"Jangan bersembunyi. Tunjukkan dirimu. Agar aku bisa mengagumimu sesuka hati."
***
"Kita mendapatkannya," seru Pak Hasan. Lelaki tua itu memasukkan kembali gawai ke saku. Mengajak tim segera meluncur menuju TKP.
Ternyata: Cilengkrang. Penunjuk lokasi berhenti tepat di depan bangunan lapuk. Rumput liar memutari, dedaunan menjuntai menghalangi jendela.
"Jenderal, di sebelah sana," tunjuk anggota bertopi hitam. Dia ahli dalam mencari titik lokasi kejadian.
"Ledakan!"
Lima anggota lain langsung membuat formasi. Mengarahkan mesiu pada dinding berlumut.
"1 ..., 2 ..., dan tembak!" Ledakan berhasil memberi peluang masuk lebih cepat.

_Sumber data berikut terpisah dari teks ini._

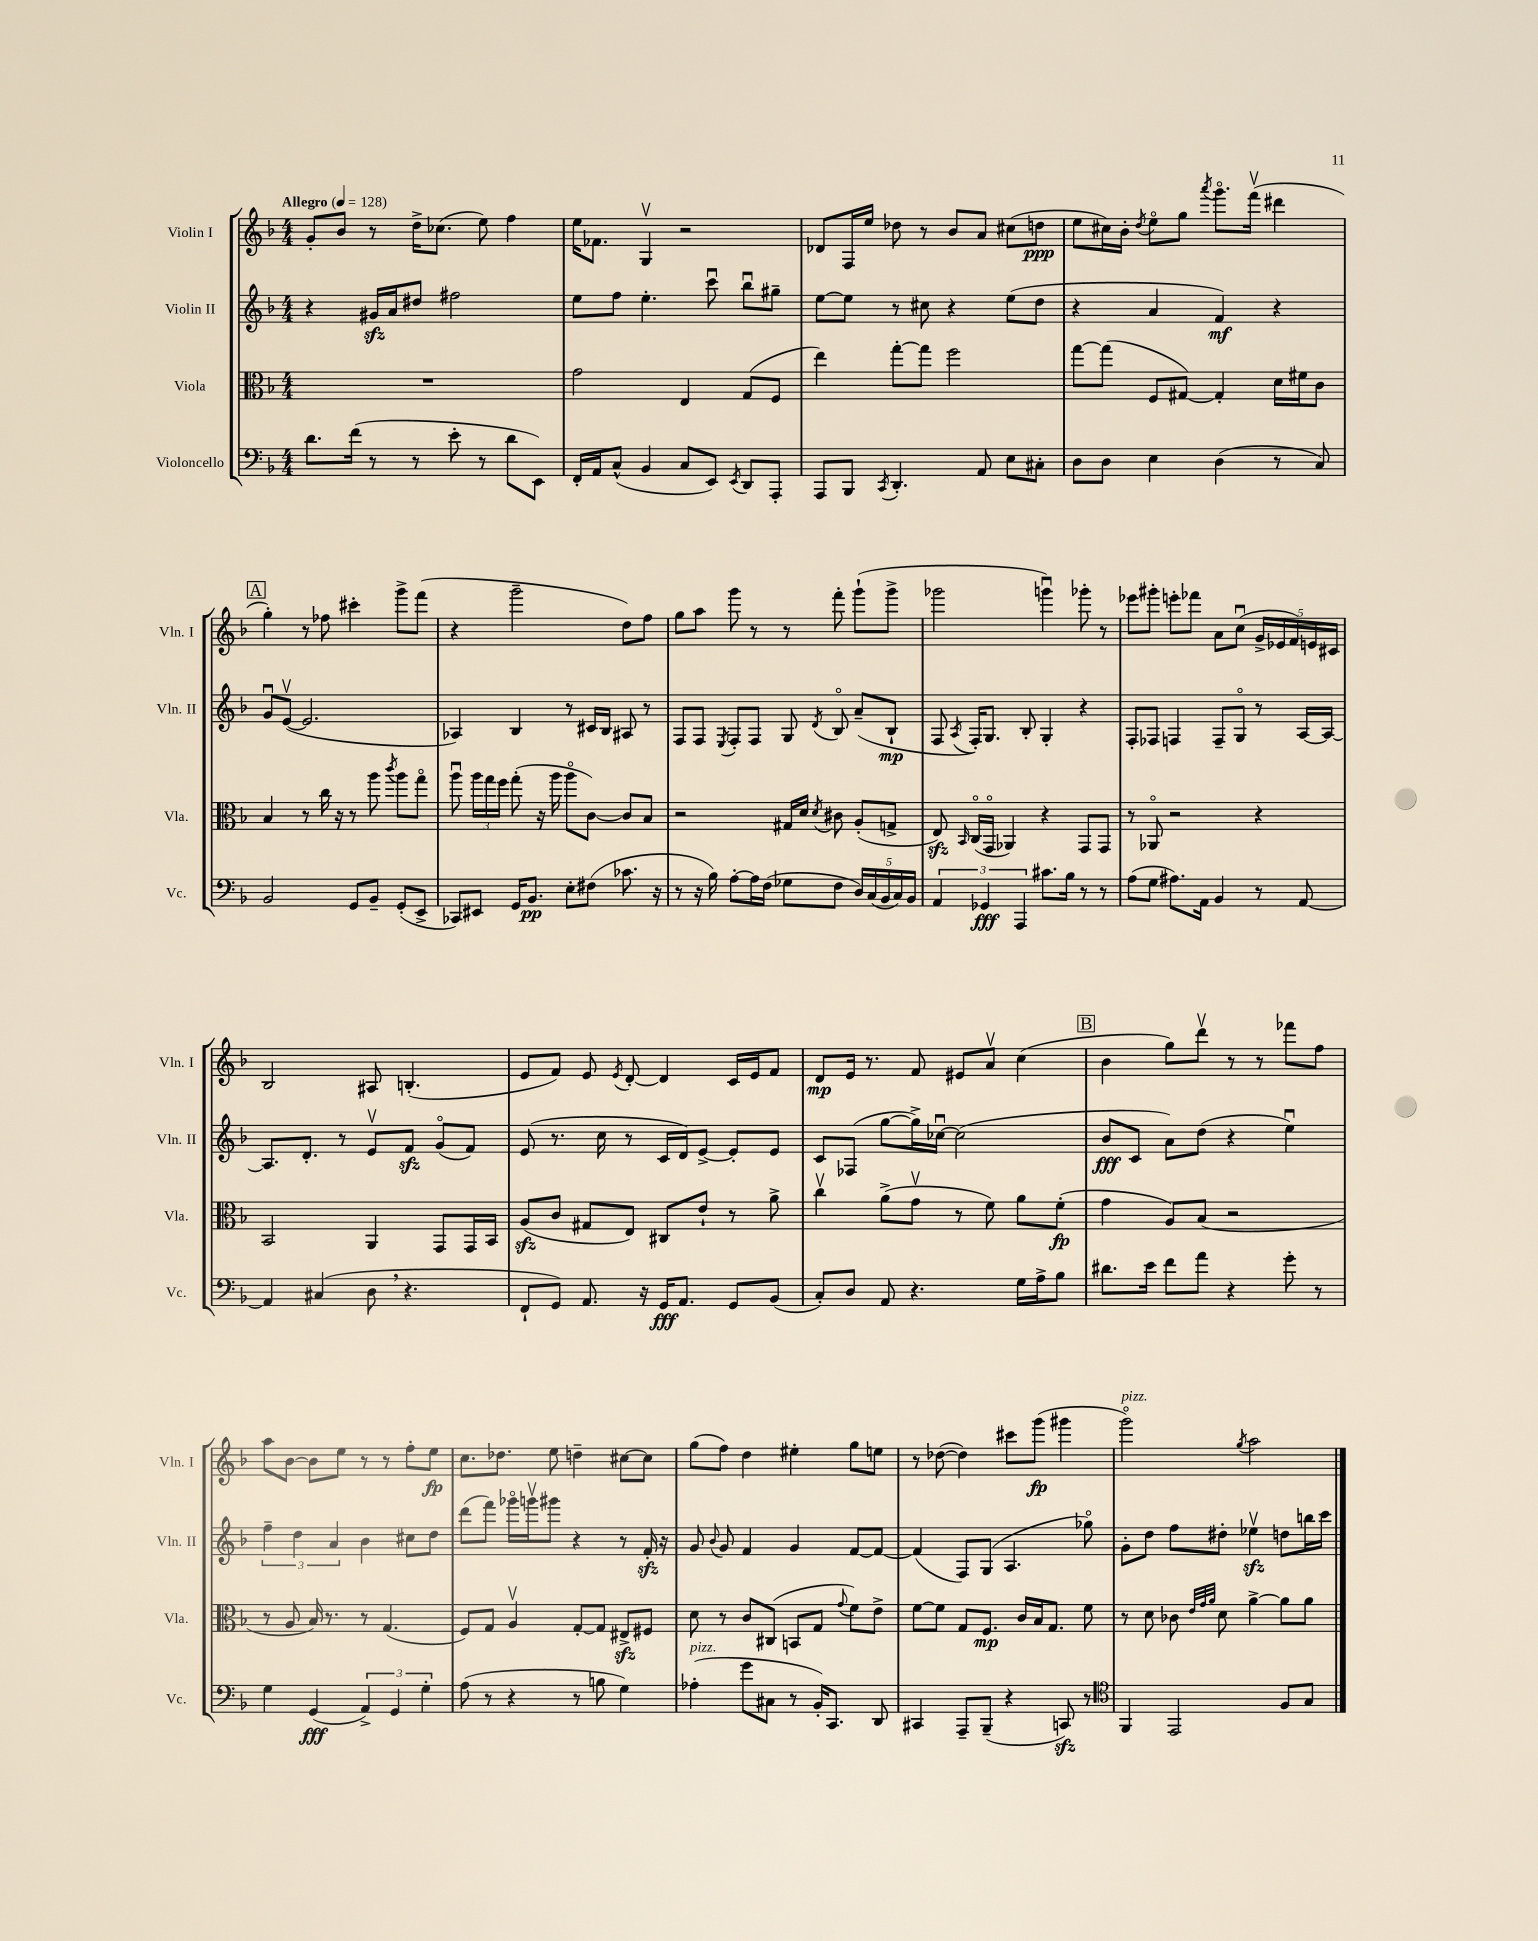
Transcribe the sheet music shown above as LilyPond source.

"Tim penyerang, ambil posisi di depan." Ridwan memberi arahan. Dia bergerak di depan diiringi 5 rekan.
"Tidak ada tanda-tanda Dian di sini. Heri, regumu bertugas untuk itu," ucap Ridwan pada alat komunikasi di kerah baju.

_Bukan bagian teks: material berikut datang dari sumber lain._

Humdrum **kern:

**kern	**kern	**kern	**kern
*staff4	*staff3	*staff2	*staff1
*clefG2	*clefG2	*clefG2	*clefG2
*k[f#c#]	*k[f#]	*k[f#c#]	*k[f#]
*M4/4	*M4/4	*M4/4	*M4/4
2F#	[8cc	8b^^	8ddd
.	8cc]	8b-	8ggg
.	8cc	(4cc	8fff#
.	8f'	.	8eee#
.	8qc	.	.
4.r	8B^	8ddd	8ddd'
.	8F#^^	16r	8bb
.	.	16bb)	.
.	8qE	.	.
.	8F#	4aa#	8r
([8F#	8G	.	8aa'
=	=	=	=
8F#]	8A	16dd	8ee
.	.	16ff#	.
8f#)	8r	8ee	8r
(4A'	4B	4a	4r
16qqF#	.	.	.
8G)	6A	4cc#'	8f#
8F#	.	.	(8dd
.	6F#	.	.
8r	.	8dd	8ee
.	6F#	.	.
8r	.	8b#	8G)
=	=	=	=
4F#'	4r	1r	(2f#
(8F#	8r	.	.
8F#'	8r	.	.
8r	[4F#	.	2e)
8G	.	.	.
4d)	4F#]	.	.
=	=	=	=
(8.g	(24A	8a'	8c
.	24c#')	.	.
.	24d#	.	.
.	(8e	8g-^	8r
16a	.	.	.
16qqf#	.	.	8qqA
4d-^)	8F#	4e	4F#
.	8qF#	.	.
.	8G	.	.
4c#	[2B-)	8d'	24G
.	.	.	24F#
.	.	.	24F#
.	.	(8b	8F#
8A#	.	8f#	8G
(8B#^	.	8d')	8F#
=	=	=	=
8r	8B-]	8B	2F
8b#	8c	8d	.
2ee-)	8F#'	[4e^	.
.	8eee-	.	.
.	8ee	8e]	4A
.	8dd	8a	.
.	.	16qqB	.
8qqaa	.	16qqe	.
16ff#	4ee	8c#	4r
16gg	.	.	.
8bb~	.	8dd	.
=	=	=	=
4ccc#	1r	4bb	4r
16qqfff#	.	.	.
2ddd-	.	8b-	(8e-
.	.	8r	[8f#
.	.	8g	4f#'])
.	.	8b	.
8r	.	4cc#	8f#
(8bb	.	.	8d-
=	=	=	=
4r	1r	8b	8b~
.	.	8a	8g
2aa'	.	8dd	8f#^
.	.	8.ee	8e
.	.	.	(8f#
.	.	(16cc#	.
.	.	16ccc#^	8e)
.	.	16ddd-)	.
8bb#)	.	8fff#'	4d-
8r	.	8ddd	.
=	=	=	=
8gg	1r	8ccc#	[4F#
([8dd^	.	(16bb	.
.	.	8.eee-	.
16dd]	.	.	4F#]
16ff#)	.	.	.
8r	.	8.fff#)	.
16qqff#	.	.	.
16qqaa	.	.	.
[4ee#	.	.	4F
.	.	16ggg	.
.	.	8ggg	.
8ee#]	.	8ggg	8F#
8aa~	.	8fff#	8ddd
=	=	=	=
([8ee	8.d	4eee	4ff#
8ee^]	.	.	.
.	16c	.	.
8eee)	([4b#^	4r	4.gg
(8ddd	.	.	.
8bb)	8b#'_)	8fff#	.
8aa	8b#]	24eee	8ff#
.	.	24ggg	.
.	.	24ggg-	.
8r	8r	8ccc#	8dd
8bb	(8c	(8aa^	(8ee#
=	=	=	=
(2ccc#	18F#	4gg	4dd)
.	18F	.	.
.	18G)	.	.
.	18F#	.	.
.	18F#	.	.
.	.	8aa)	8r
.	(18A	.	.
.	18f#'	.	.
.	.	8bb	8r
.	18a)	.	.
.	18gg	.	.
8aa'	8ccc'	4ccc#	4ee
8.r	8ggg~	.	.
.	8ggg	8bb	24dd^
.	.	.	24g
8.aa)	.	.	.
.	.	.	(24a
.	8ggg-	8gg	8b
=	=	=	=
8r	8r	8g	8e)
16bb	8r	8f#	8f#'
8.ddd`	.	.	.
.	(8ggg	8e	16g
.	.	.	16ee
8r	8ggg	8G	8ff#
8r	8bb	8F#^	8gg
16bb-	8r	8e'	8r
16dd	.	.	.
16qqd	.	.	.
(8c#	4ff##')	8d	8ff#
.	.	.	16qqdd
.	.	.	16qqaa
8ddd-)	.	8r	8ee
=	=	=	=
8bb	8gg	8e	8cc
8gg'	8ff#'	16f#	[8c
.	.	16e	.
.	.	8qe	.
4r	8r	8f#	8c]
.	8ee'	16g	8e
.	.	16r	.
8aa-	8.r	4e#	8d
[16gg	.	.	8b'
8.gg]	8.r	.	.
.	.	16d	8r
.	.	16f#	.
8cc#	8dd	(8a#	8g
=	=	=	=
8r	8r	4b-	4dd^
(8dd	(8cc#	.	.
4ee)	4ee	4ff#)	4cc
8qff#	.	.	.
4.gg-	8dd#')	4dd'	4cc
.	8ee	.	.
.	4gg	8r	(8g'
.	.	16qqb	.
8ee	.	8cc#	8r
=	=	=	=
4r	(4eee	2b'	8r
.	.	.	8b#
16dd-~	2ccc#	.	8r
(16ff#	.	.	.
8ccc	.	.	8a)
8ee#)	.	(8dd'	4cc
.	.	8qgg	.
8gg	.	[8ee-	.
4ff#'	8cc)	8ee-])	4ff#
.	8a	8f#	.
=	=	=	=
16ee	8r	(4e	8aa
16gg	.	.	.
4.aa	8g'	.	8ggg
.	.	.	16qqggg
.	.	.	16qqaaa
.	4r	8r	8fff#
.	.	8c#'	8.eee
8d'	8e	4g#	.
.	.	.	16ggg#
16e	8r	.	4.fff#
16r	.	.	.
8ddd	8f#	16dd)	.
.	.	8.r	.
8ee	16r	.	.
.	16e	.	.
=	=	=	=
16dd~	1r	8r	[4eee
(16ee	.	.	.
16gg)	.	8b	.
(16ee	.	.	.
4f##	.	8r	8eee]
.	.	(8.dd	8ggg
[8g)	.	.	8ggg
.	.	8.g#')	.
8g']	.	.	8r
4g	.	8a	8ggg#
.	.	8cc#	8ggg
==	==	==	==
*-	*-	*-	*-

"Dimengerti." Heri menerima perintah. Mengajak 2 orang menelusuri sudut bangunan di sisi lain.
Setelah kepergian tim pencari, Ridwan memimpin baku tembak. Namun, sebelum itu, ia menarik dua pemuda bersenjata api. Salah satu di antara keduanya, mirip sekali dengan Heri–cerewet.
"Jangan lindungi kami. Lakukan saja tugas kalian. Mengerti?" Sejak tadi si cerewet terus saja berkoar. Beberapa kali berniat pergi, tetapi Ridwan berhasil menghadang.

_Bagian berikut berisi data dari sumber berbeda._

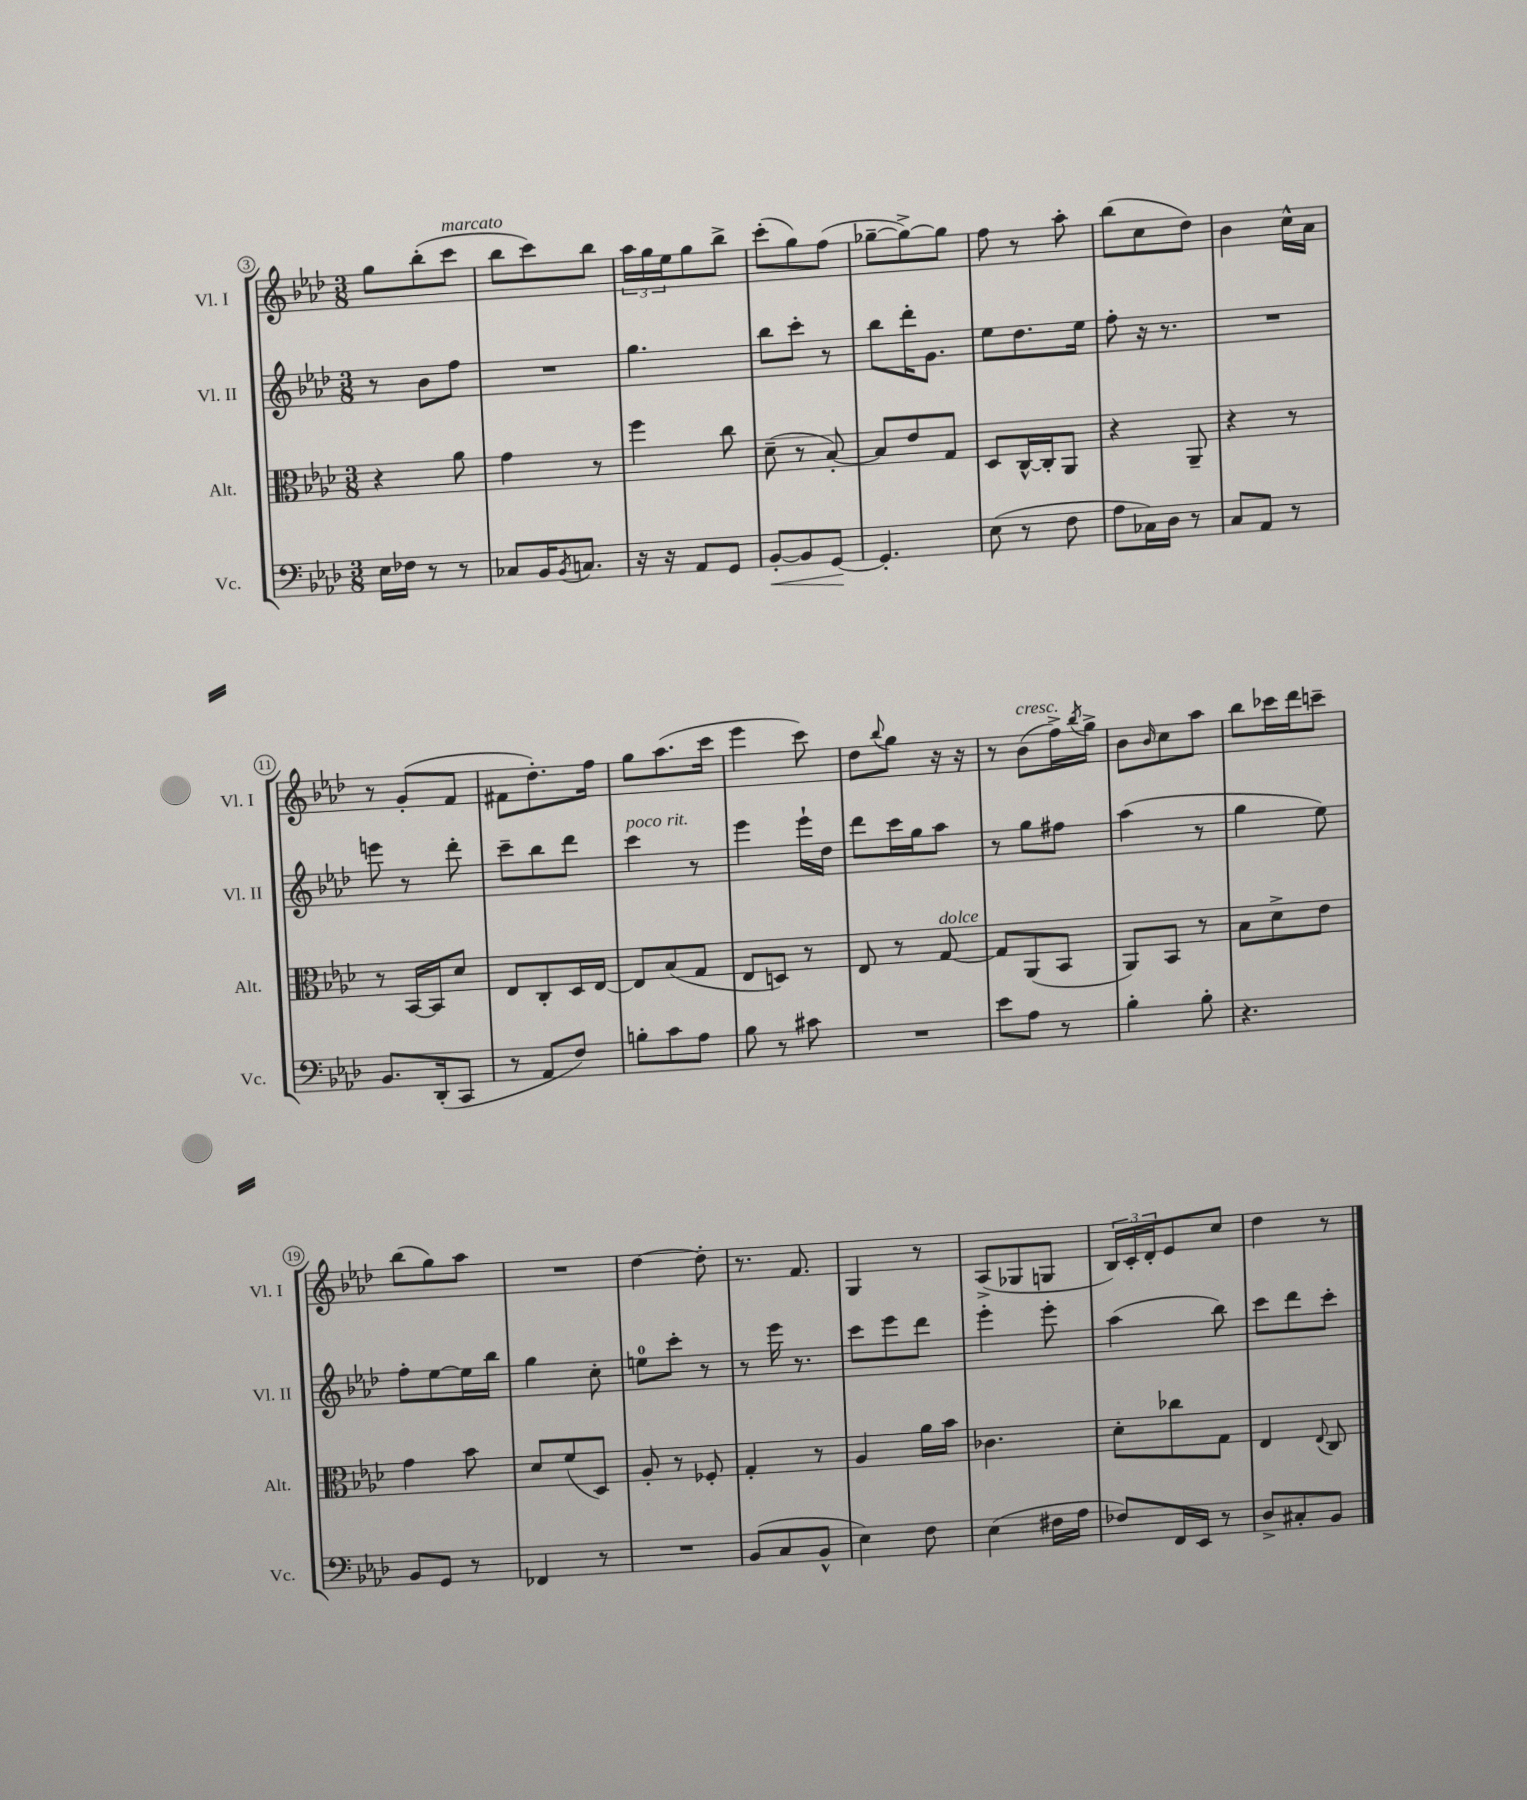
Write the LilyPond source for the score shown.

Siapa lagi kalau bukan Surya? Si cerewet versi 2.
Di sisinya, Fajar tampak tenang. Dia justru mulai mengembangkan pemikiran. Berusaha mempelajari situasi dan mencari peluang menguntungkan.
Dengan setengah berbisik, lelaki berbaju hitam itu bertanya pada rekan, "Bagaimana status orang-orang kita?"
"Gue gak bisa jamin. Koneksinya hilang," jawab Surya pelan.
Fajar masih terlihat tenang. Instingnya bermain. Untuk saat ini, dia harus bisa memastikan dulu kondisi gadis itu.
Kening berkerut, Fajar berusaha menemukan petunjuk dari ingatan terakhirnya dengan Dian. Namun, sia-sia. Tidak ada sesuatu yang bisa dia ambil sebagai informasi dari reka adegan dalam memori.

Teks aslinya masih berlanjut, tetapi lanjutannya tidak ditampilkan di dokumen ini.